Выбрать главу

Отношение к Платонову как к самородку, выходцу из пролетарской среды, страстно исповедовавшему идеалы революции, внезапно ставшему ее беспощадным разоблачителем, настолько утвердилось, что стало фактом признания, а не постижения: самородок, мол, нечто необработанное и корявое. Самородок же чем хорош: откуда ни колупни (взятие пробы), всюду будет то же благородство золота. Благородство в самородке подразумевается, но не учитывается: мы его прячем в карман как собственную находку.

Любопытен в этом смысле следующий миф (кажется, подлинный): Хемингуэй, вошедший в мировую славу в тридцатые, объявил своим учителем Андрея Платонова (счастливый случай подсунул ему советский журнал с переводом рассказа «Третий сын»). В этом много снобизма, но бесспорен и вкус.

В СССР Платонова тоже открыли сразу (Горький), потом сразу зарыли (Сталин), потом приоткрыли, потом окончательно зарыли, потом снова открыли во время оттепели, но открытие это сулило неприятные новости для режима: Платонов успел его окончательно зарыть в «Котловане». Рукописи Платонова ушли в самиздат и на Запад, соответственно, попали еще раз под запрет в СССР. Остановить Платонова на родине уже было невозможно, и нам достался избранный Платонов, от издания к изданию расширявшийся на ту или иную повесть, тот или иной рассказ, прикрытый тем или иным оправдательным, кривозеркальным предисловием.

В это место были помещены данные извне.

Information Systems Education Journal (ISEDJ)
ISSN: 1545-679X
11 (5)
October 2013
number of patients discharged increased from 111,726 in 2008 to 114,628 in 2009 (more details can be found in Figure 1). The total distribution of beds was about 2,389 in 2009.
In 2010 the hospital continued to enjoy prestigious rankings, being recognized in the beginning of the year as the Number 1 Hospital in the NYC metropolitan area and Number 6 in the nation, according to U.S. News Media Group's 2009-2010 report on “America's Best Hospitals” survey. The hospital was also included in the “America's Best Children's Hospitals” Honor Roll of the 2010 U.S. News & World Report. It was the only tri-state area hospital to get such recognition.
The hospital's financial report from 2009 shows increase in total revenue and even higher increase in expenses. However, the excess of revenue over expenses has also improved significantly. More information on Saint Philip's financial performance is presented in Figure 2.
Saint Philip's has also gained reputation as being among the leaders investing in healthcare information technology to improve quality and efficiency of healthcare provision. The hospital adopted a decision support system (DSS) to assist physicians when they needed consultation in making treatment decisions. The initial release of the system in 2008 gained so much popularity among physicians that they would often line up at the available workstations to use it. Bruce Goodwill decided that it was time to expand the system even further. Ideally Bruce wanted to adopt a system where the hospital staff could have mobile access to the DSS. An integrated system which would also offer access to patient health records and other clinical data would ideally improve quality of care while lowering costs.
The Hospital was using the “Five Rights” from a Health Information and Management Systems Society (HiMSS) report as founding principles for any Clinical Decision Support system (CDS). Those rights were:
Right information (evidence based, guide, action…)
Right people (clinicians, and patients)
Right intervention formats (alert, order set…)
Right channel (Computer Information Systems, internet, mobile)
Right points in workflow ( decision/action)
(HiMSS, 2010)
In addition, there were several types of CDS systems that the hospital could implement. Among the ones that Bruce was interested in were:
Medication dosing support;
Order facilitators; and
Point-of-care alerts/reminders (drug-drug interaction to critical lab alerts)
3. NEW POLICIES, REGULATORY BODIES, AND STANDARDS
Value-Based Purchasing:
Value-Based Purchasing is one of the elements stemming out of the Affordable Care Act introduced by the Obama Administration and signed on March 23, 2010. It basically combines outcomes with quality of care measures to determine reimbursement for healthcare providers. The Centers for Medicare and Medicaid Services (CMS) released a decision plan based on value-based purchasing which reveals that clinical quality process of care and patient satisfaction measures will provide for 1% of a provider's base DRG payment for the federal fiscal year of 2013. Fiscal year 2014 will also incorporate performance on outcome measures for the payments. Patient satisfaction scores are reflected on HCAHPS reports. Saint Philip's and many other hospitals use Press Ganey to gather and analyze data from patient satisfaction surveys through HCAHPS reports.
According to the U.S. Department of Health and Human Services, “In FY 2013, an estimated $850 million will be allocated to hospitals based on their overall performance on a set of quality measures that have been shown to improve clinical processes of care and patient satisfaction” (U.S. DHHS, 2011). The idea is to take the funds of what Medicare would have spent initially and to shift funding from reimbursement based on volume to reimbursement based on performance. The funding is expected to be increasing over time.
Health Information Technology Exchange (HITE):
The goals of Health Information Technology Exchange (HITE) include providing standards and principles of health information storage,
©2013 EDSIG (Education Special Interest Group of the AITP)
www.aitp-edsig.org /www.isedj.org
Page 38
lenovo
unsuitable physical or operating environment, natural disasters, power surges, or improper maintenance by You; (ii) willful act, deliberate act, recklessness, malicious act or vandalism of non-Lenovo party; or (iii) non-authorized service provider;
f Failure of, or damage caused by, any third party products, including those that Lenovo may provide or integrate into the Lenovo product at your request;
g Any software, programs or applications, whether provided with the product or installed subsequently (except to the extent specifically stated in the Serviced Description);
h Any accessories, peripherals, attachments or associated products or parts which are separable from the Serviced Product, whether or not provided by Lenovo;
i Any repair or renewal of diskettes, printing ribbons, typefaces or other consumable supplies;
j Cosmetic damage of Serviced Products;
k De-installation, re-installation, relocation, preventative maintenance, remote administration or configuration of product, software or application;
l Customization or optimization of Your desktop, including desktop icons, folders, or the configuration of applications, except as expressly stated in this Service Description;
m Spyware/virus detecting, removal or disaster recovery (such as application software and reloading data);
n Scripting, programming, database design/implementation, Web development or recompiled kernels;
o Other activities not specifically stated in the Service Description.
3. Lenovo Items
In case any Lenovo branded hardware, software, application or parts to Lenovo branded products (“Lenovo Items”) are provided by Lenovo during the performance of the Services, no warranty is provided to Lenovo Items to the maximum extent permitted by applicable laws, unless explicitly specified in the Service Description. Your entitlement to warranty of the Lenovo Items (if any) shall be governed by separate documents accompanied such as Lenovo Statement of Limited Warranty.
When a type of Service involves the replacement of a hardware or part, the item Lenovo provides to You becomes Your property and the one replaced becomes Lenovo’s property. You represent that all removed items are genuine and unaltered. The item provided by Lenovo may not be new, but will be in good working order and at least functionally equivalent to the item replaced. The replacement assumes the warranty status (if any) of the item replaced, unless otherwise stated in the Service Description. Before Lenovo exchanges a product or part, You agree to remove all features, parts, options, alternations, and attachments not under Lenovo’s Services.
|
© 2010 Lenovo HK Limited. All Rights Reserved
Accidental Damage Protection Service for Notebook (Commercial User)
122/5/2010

Сделанное Платоновым оказалось столь обширным, что и до сих обнаруживаются неопубликованные вещи (например, только что – пьеса «Дураки в провинции»). На мой взгляд, никто из писателей советского периода так не заслуживает своего полного комментированного академического собрания сочинений, как Андрей Платонов. Такое делается один раз, как делали у нас с гениями XIX века – Пушкиным, Толстым, Чеховым… но ведь и XX век – прошлый!

Платонов не только заслужил такое издание, но и нуждается в нем. У иных, может быть, рукописи и не горят; у Платонова – до сих пор горят (или тлеют, готовые в одну секунду вспыхнуть гоголевским каминным огнем). Дело в том, как он писал, как относился к собственным текстам.

Писал он быстро и много, безоглядно, твердым карандашом на плохой бумаге, скидывая исписанный лист в корзину (вспышка творческой продуктивности в конце 20-х – начале 30-х годов сравнима с Болдинской осенью), все меньше надеясь на публикацию. Иногда ему мерещилось, что что-то все-таки возможно, и он извлекал из корзины черновик, с тем чтобы перебелить его. Правка наносилась уже чернилами поверх первого слоя. Изменения и дополнения бывали значительными. Расшифровать эти слои – задача уже даже не текстолога, а археографа. Дело в том, что Платонов никогда не был попутчиком. Придется воскресить этот подлый термин.

Значит, были писатели революционные, были мирные советские, были буржуазные и враждебные: эмигранты и внутренние эмигранты, но были и попутчики. (Потом уже, не менее подло, возникли сочувствующие, беспартийные большевики, просто беспартийная масса.)

Эта вполне грамотно заваренная идеологическая каша варится и до сих пор, все более незаметная именно тому, кто кажется себе носителем правды или свободы. Это отчетливо видно на нашем отношении к наследиям тех, кого уже нет, кто, в нашем понимании, окончателен, то есть стал добычей наследников. В результате мы имеем все тот же супчик, иначе заправленный («чем дальше в лес, тем толще партизаны», как сказано в народе).

Есть писатели прочитанные (в основном из попутчиков и даже внутренних эмигрантов – Ахматова, Пастернак, Булгаков), неправильно прочитанные (в основном из имевших прижизненное советское признание – Блок, Горький, Маяковский), недочитанные (Цветаева, Замятин, обэриуты) и непрочитанные (Заболоцкий, Зощенко, Платонов). Последних никогда бы не было, если бы не советская власть (достаточно косвенная ее заслуга). Их усилие выразить в языке то, что происходило в реальности, истинно ново, смело, органично и поэтично и не имеет ничего общего ни с каким новоязом.

Непрочитанные оказались непрочитанными не только потому, что их мало и поздно печатали, что касается и попутчиков и эмигрантов, а потому, что они оказались наиболее честны перед языком: они беспартийны и как большевики, и как небольшевики, «…иначе следует признать, что великий поэт, будучи человеком храбрым, несчастным и гениальным, отказался принять участие в улучшении своей и всеобщей судьбы, то есть оказался человеком, мягко говоря, недальновидным и легкомысленным». О ком это? «А мы знаем…» – отвечает со своей непреодолимой интонацией Платонов. «А мы знаем, что Пушкин применяет легкомыслие лишь в уместных случаях».